China’s Strategic Priorities and Foreign Investment
In 2014, China consumed some 12.4% of the world’s petroleum, but it only produced 5.0% of the global supply of this precious resource. Therefore, China has to import more than half of its annual oil consumption and has to target its foreign economic activities towards securing that supply. Given Beijing’s strict control of its State-Owned Enterprises (SOE) and of capital or currency leaving the country for foreign investment, Chinese investment in Latin America has been mainly directed towards the sectors that the government has identified as strategic national priorities, including energy resources. Simultaneously, it is important to point out two trends that have recently affected Chinese investments in Latin America. Firstly, there is China’s slowdown in foreign investment worldwide since 2013, due to a decline in the country’s economic growth as a result of the shockwaves from the 2008 financial crisis. Likewise, Latin America’s “Pink Tide” of left-leaning political leaders that governed almost every country in the region during the first decade of the century has finally given way to a wave of centrist and right-wing governments, which are much more likely to align with the United States and show skepticism towards Chinese investment.
China’s Strategic Priorities and Foreign Investment
Out of the US$141.3 billion that China has provided in financing to Latin America between 2005 and 2016, roughly 71% or US$100 billion have been destined towards energy related projects, such as petroleum extraction, oil pipelines, and refineries. Meanwhile, another 17% or US$24.3 has been geared towards infrastructure projects, such as railways, maritime ports, and highways. Lastly, some US$2.1 billion, less than 2.0%, has been destined towards mining projects, including gold and steel mines. Simultaneously, in certain cases, it can be difficult to identify if financing or development assistance loans came directly from Beijing because they are managed through offshore structures, in places such as Hong Kong or Panama. For example, between 2011 and 2013, Chinese data shows that the British Virgin Islands and the Cayman Islands each received over US$1 billion in Chinese investments. However, it is certain that these offshore structures just serve as a springboard for Chinese capital operating throughout Latin America.

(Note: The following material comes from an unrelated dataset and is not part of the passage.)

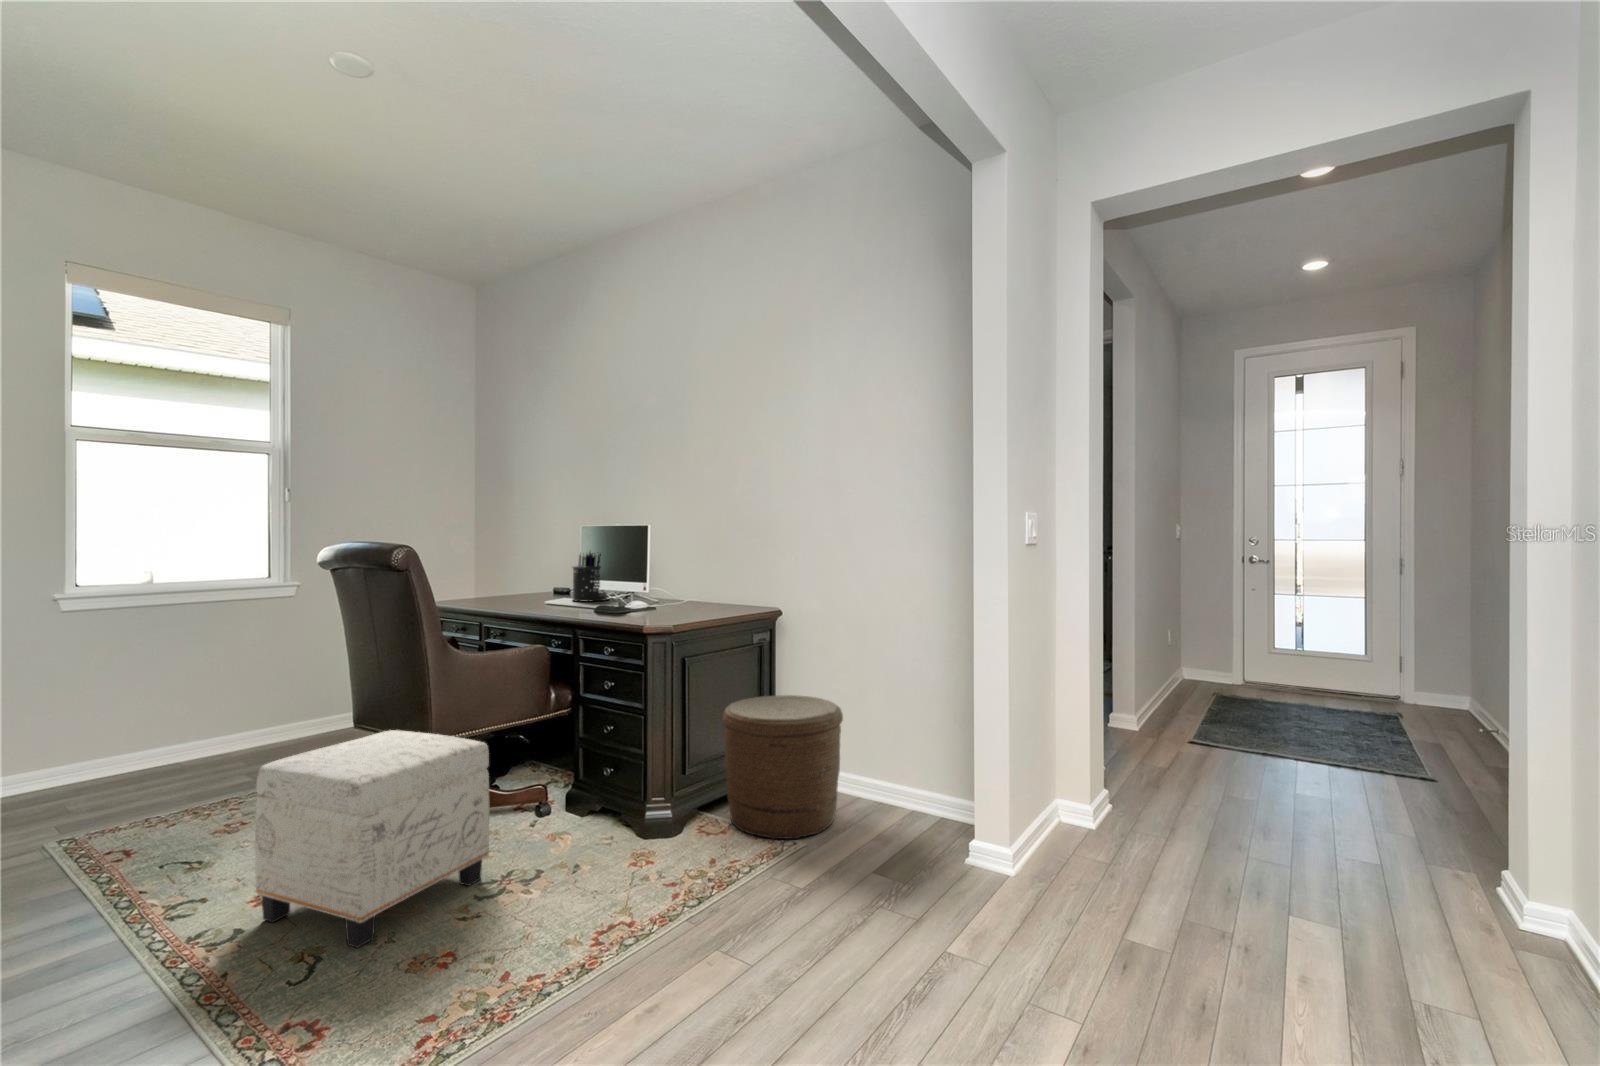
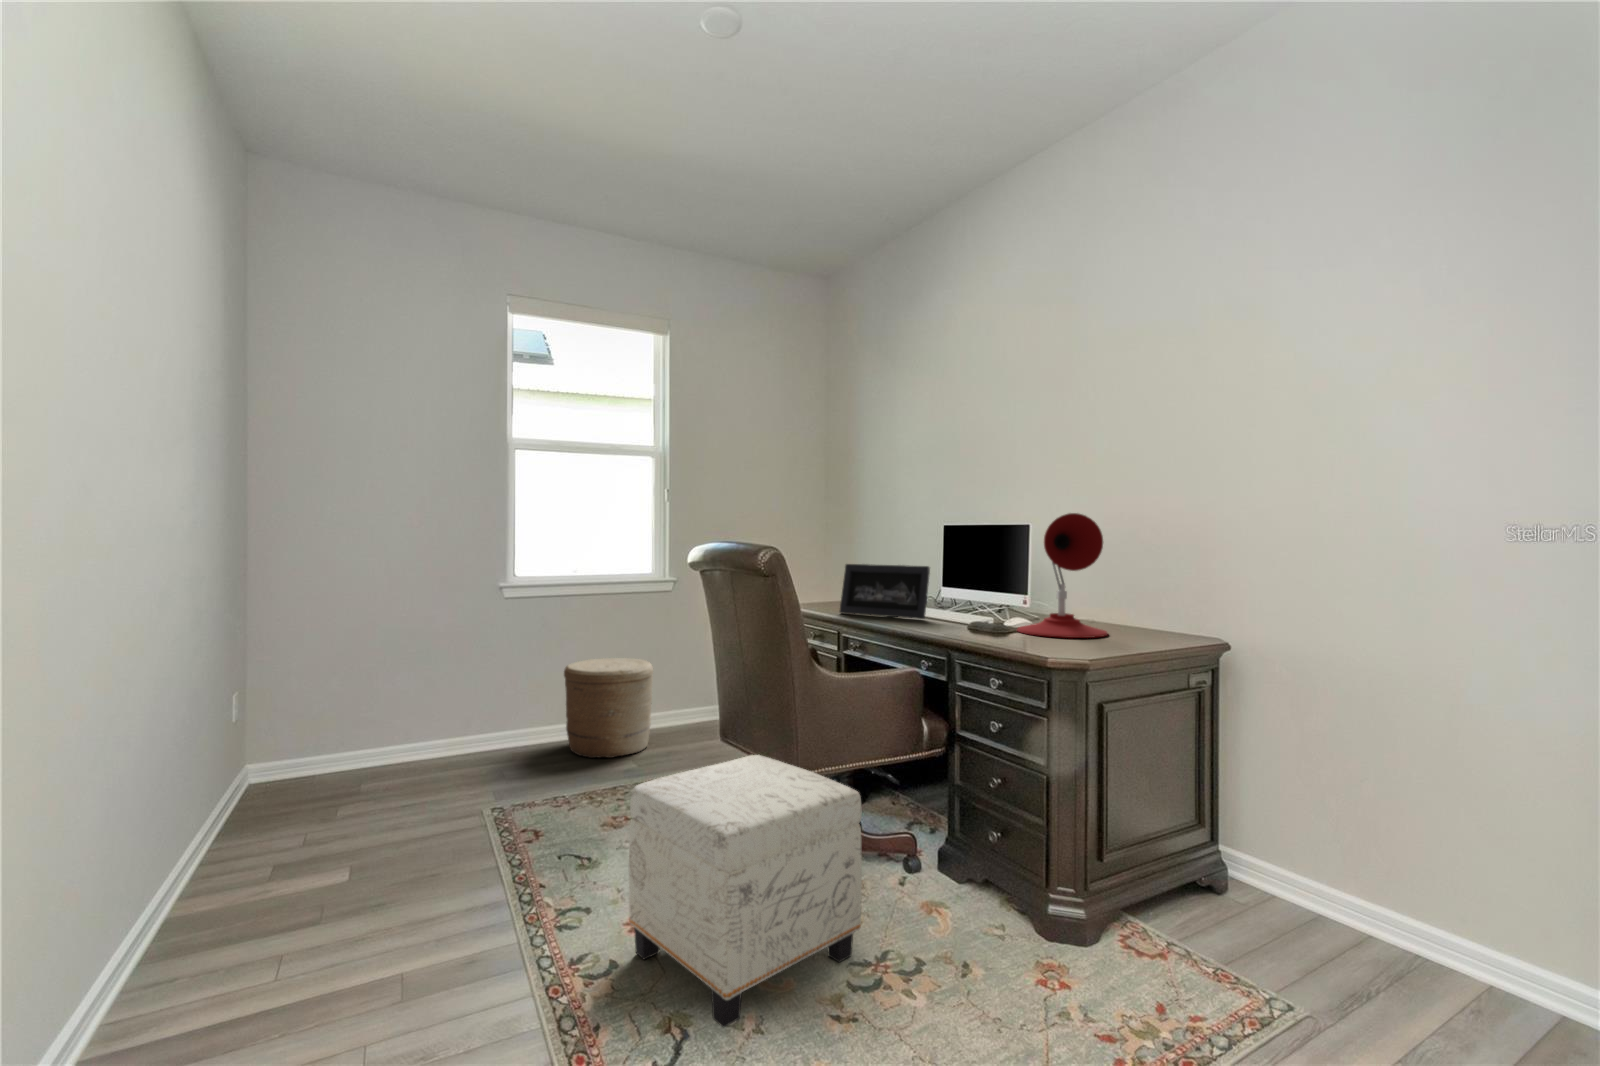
desk lamp: none [631,516,700,613] -> present [1017,513,1108,638]
pen holder: present [573,552,608,602] -> none [938,552,980,614]
picture frame: none [479,561,562,606] -> present [840,564,930,619]
woven basket: present [723,695,843,839] -> present [564,658,653,758]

Much of this Chinese financing into Latin America came in the way of conditional development assistance that requires the hiring of Chinese State-Owned Enterprises (SOE) for specific projects. One such Chinese SOE is Sinohydro, which recently merged with PowerChina Resources to form the Power Construction Corporation of China. In recent years, Sinohydro has been the Chinese company that has built the most hydropower projects worldwide. Furthermore, in recent months, Sinohydro has been considering picking up the contract left by the Brazilian company Odebrecht in Colombia’s Magdalena River Navigability project, which is an ambitious US$837 million project to transform one of Colombia’s most important rivers into a major transport artery.